# The Mighty Igor (1/9 Scale Mark 38 Iron Man 3 suit)



## Dr. Brad (Oct 5, 1999)

Thought I'd inflict one more Iron Man suit on you all! This is my take on Dragon’s 1/9 scale Mark 38 heavy lifting suit from Iron Man 3. It appears in the final battle where Stark orders Jarvis to use it to stabilize an oil rig. 

The kit was quite well-engineered, though there were a couple of nasty seams to fill and sand on the upper legs and arms. With these kits, I definitely recommend building and painting in sections. The decals were excellent, by the way.

The kit was painted in Vallejo acrylics. The base colour was French blue, but I lightened it with some sky blue and silver paint. I also airbrushed lighter versions of the colour to give some tonal variation. In the film, the armour appeared to be quite heavily weathered, so I used a lot of washes, dry-brushing, and Tamiya pastels to make the suit look pretty beat up. The white stripes were painted and made to appear weathered using the “salt method.” Maybe Stark used it work on the sub-basement in his house, though how he would actually fit in the suit is a bit sketchy. Maybe it was just meant for remote use. 

Dragon did not supply a base, so I used the one from my 1/9 Hulk Dragon kit. The LEDs and switch, as well as a battery harness, were purchased from modeltrainsoftware.com. The lighting is powered by a 3 volt CR2032 battery. 

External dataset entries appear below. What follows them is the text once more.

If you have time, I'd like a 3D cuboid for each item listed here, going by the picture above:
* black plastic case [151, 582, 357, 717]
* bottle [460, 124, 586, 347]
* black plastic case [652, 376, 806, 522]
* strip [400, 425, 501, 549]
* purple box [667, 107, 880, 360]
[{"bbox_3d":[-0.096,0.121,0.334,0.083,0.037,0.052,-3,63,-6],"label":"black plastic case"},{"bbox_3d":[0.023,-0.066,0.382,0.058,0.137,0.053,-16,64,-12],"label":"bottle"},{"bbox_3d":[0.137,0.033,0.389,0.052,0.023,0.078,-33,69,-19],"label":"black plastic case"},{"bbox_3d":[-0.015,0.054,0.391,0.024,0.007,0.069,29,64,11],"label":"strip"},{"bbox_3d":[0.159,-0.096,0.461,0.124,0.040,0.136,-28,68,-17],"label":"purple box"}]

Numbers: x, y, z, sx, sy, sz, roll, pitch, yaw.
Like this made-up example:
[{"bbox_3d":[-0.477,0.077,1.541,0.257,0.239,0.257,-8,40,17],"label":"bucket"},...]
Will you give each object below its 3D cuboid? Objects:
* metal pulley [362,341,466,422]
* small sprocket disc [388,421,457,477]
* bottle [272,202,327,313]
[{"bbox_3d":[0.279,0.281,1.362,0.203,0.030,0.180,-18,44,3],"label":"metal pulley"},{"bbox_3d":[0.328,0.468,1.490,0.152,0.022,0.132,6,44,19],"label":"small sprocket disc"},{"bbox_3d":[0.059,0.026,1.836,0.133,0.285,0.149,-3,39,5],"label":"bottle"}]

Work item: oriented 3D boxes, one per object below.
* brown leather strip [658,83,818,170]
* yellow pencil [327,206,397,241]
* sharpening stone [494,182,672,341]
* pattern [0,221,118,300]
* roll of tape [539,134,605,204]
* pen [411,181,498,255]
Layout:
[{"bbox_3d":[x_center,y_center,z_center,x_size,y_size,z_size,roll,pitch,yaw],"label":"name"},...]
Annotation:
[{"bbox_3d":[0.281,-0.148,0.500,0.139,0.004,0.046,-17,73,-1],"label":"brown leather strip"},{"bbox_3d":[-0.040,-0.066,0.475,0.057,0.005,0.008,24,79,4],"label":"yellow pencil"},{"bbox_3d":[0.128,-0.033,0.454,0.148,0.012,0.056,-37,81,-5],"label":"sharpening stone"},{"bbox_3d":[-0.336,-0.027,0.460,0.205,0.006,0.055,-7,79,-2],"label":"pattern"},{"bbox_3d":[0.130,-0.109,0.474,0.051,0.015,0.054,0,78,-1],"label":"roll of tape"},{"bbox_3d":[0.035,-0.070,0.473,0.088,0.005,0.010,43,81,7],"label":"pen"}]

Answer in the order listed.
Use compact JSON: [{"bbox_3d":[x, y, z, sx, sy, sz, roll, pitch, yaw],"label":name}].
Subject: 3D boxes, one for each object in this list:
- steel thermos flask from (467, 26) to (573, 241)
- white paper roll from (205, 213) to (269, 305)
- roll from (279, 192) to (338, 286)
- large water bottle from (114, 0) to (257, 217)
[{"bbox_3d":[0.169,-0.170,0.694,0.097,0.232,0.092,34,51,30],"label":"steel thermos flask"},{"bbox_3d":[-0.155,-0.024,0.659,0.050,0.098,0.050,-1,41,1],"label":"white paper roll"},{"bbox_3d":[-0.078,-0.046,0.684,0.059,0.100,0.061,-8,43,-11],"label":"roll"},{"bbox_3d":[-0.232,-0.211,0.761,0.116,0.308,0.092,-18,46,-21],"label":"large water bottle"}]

All in all, it was a fun build, and a great addition to the my growing collection of Dragon Iron Man models. 

Comments are welcome! 














Comparison with 1/9 scale War Machine from Dragon


Almost all the parts ready to be put together for final touch-up and weathering...


----------



## Gillmen (Oct 16, 2004)

Great stuff...beautifully done! I like the side by side comparison, would make a great contender for the hulk!!


----------



## xsavoie (Jun 29, 1999)

Great combination. Pretty freaky armored suit.:thumbsup::thumbsup::thumbsup:


----------



## Dr. Brad (Oct 5, 1999)

Thanks guys!


----------



## Xenodyssey (Aug 27, 2008)

Very cool. The weathering really suits it since it's a suit designed more for industrial use. Always enjoy seeing your Iron Man builds.


----------



## Dr. Brad (Oct 5, 1999)

Thanks Xeno. Next up is the Silver Centurion from the same movie....


----------



## DCH10664 (Jul 16, 2012)

Fantastic Build !! The paint and weathering are really over the top excellent ! :thumbsup: :thumbsup: :thumbsup:


----------



## Dr. Brad (Oct 5, 1999)

Thanks DCH - it was fun to go to town on the weathering (by my standards)....


----------